Sequence results (BCL files) were converted to FASTQ files and mapped to the human reference genome (GRCh38) using Cell Ranger (v.4.0.0; 10 × Genomics; https://www.10xgenomics.com/support/software/cell-ranger/downloads/previous-versions). Downstream analysis was performed using R package, Seurat (v.3.2.2). The output matrices from Cell Ranger were transformed into Seurat objects, and the barcodes with <200 genes were excluded as part of primary quality control to exclude low-quality cells or cell-free droplets. After primary quality control, each object was normalized and scaled according to the Seurat standard workflow, followed by principal component analysis, uniform manifold approximation and projection (UMAP), dimensional reduction, and unsupervised clustering, based on the top 2000 highly differentially expressed genes. Among the resultant clusters, those with a high proportion (%) of mitochondrial genes (median of mt >85%) and a low gene number (median of nFeature <1500) were excluded, and dead cells were removed as part of secondary quality control. After secondary quality control, all objects were reprocessed according to the Seurat standard workflow and subsequently integrated by the Seurat anchor-based integration workflow, followed by principal component analysis, dimensional reduction, and unsupervised clustering (ndim34; granularity, 0.8). Cell type was identified on the basis of unsupervised clustering and known marker gene expression. Differentially expressed genes in the IgA-N group as compared with the normal group were identified in FindMarkers (logfc.threshold = 0.25) with the default parameter.

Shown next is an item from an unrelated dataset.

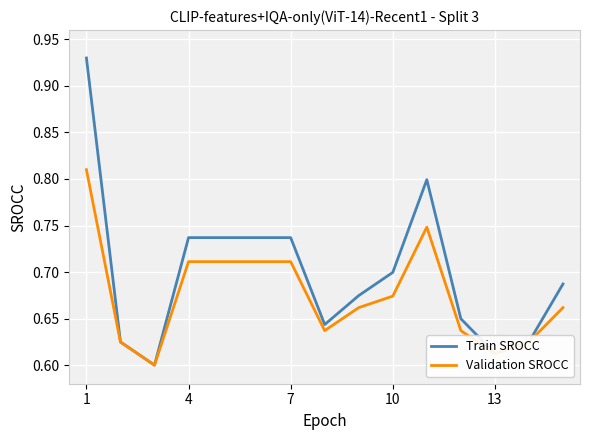

Rank the series by their average value, from highest to lowest.

Train SROCC, Validation SROCC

Integration of Visium and scRNA-seq datasets

Integration of Visium and scRNA-seq datasets was performed according to Seurat’s anchor-based integration workflow48. Among the scRNA-seq datasets, only those of GE and endothelial cell clusters were used as reference for integration. The integrated analysis was performed using Visium and scRNA-seq datasets of the same specimens. Predictive scores for each cell type were calculated for all spots in the Visium dataset.

Canonical pathway analysis

Canonical pathway analysis was performed using QIAGEN IPA (QIAGEN Inc., https://digitalinsights.qiagen.com/IPA)49.

Expression analysis of IL13RA2 using publicly available data

The figure/analysis was created with BBrowserX/Talk2Data software (Bio Turing Inc., San Diego, CA, USA). The following data, registered in BBrowserX/Talk2Data, were used for analysis: ID:LAKEETAL50; GSE14098917; ID:PMID31604275_Mature51; GSE16004852; and ID:GSE159115_6_BENIGN18.

Statistics and reproducibility

Baseline values were expressed as medians (25th percentile to 75th percentile). Sex ratio was compared using the chi-square test, and for other baseline values and expression levels determined by immunostaining, group medians were compared using the two-tailed Mann-Whitney U test. The sample size was determined based on the number of past nephrectomy cases at our hospital and the limitations of the research system. Statistical analysis was performed used StatFlex (v.7; Artech Co., Ltd., Tokyo, Japan). P  <  0.05 was considered as statistical significance.

Approval for research

Renal tissues were obtained from specimens who had undergone nephrectomy following written informed consent under the approval of the Kitasato University Ethics Committee (KMEO) (#KMEO B20-263) and Kyowa Kirin Co., Ltd. Research Ethics Committee (# 2020_033). Subjects were identified by number, not by name, and all data including results of histological diagnosis (IgA nephropathy, Normal) were anonymized. The study was conducted in compliance with the principles of the Declaration of Helsinki. All ethical regulations relevant to human research participants were followed.

Reporting summary

Further information on research design is available in the Nature Portfolio Reporting Summary linked to this article.